**Trecho selecionado**
++++++++++

Para o professor Peter McLaren, os ensinamentos de Che Guevara “têm bastante a oferecer a educadores” de todo o mundo. Seguidor de Paulo Freire, McLaren diz que as teorias do educador brasileiro e de Che podem desempenhar um papel vital, transformando “as escolas em espaços para a justiça social e a prática socialista revolucionária”. Ele fez essa e outras declarações em entrevista concedida por e-mail à IHU On-Line.

McLaren é estudioso de Pedagogia Crítica e leciona na Universidade da Califórnia, em Los Angeles. Graduado na Universidade de Waterloo em Literatura Inglesa, fez faculdade de Educação na Universidade de Toronto. É Ph.D. em Teoria Educacional pelo Ontário Institute for Studies in Education (OISE). Escreveu inúmeros livros, dentre os quais citamos A pedagogia da utopia (Santa Cruz do Sul: Universidade de Santa Cruz do Sul, 2001) e Pedagogia revolucionária na globalização (Rio de Janeiro: DPA, 2002). Para maiores informações, acesse o site http://www.gseis.ucla.edu/faculty/pages/mclaren/. Confira a entrevista que ele concedeu com exclusividade para a IHU On-Line número 223, de 11 de junho de 2007,  intitulada “Paulo Freire é o mais importante educador crítico lido nos EUA”.  

IHU On-Line - Como Che é lembrado nos Estados Unidos? Por que na América do Norte a idolatria por ele é bem menor do que nos países do Sul?

++++++++++

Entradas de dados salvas
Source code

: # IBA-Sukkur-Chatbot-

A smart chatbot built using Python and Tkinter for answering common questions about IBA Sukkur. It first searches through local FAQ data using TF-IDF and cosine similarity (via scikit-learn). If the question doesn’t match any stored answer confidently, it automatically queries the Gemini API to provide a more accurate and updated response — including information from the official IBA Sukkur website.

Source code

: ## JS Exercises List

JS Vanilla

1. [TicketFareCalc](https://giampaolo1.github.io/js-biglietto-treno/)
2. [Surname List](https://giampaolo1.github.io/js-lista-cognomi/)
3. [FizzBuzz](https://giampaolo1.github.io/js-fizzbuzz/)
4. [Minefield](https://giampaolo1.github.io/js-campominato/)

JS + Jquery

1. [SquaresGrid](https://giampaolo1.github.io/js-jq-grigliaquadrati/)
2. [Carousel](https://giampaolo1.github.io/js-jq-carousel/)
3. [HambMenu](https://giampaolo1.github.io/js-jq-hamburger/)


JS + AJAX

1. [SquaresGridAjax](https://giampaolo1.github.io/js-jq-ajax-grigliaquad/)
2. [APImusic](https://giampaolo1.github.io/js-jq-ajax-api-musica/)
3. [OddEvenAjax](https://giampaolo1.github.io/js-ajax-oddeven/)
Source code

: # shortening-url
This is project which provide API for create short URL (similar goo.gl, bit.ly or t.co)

++++++++++

**Exercício 1**
Traduza para o inglês a seguinte frase do texto sobre Peter McLaren: "McLaren é estudioso de Pedagogia Crítica e leciona na Universidade da Califórnia, em Los Angeles."
**Exercício 2**
Imprima, sem alterações, a parte do texto sobre Peter McLaren que se inicia com as palavras contendo "Para o professor" e se encerra com "à IHU On-Line.".
**Exercício 3**
Prossiga com o texto sobre Peter McLaren a partir do ponto em que ele termina.

**Resposta da tarefa 1**
McLaren is a scholar of Critical Pedagogy and teaches at the University of California, Los Angeles.

**Resposta da tarefa 2**
Para o professor Peter McLaren, os ensinamentos de Che Guevara “têm bastante a oferecer a educadores” de todo o mundo. Seguidor de Paulo Freire, McLaren diz que as teorias do educador brasileiro e de Che podem desempenhar um papel vital, transformando “as escolas em espaços para a justiça social e a prática socialista revolucionária”. Ele fez essa e outras declarações em entrevista concedida por e-mail à IHU On-Line.

**Resposta da tarefa 3**
Peter McLaren -
Para aqueles da esquerda revolucionária, o espírito de Che vive e nos convida a acalmar o turbilhão que nos envolve e fixar nosso olhar em direção ao futuro. A figura de Che Guevara atinge, ao mesmo tempo, o coração e a mente. Aqueles desejosos em responder este chamado são compreensivelmente poucos na América do Norte em comparação com os países da América do Sul. Nós, do Norte, existimos em um estado de esquecimento, de autoproteção em relação às condições nos países “subdesenvolvidos” do Sul. Nós vivemos em um estado de “amnésia social” sobre como o imperialismo norte-americano roubou as vidas de cidadãos do Sul através da CIA roubando em suas eleições, pelos militares norte-americanos treinando esquadrões da morte no Sul, pelos programas de ajustes estruturais pelo FMI (Fundo Monetário Internacional) e pelo Banco Mundial, pelas políticas comerciais protecionistas dos Estados Unidos, pelo poder militar-corporativo explorando os recursos naturais e a força de trabalho dos pobres. A globalização do capitalismo através das políticas econômicas neoliberais localizou/colocou o volume da nossa classe operária em países de Terceiro Mundo, nos quais a exploração violenta/descabida ocorre longe dos norte-americanos.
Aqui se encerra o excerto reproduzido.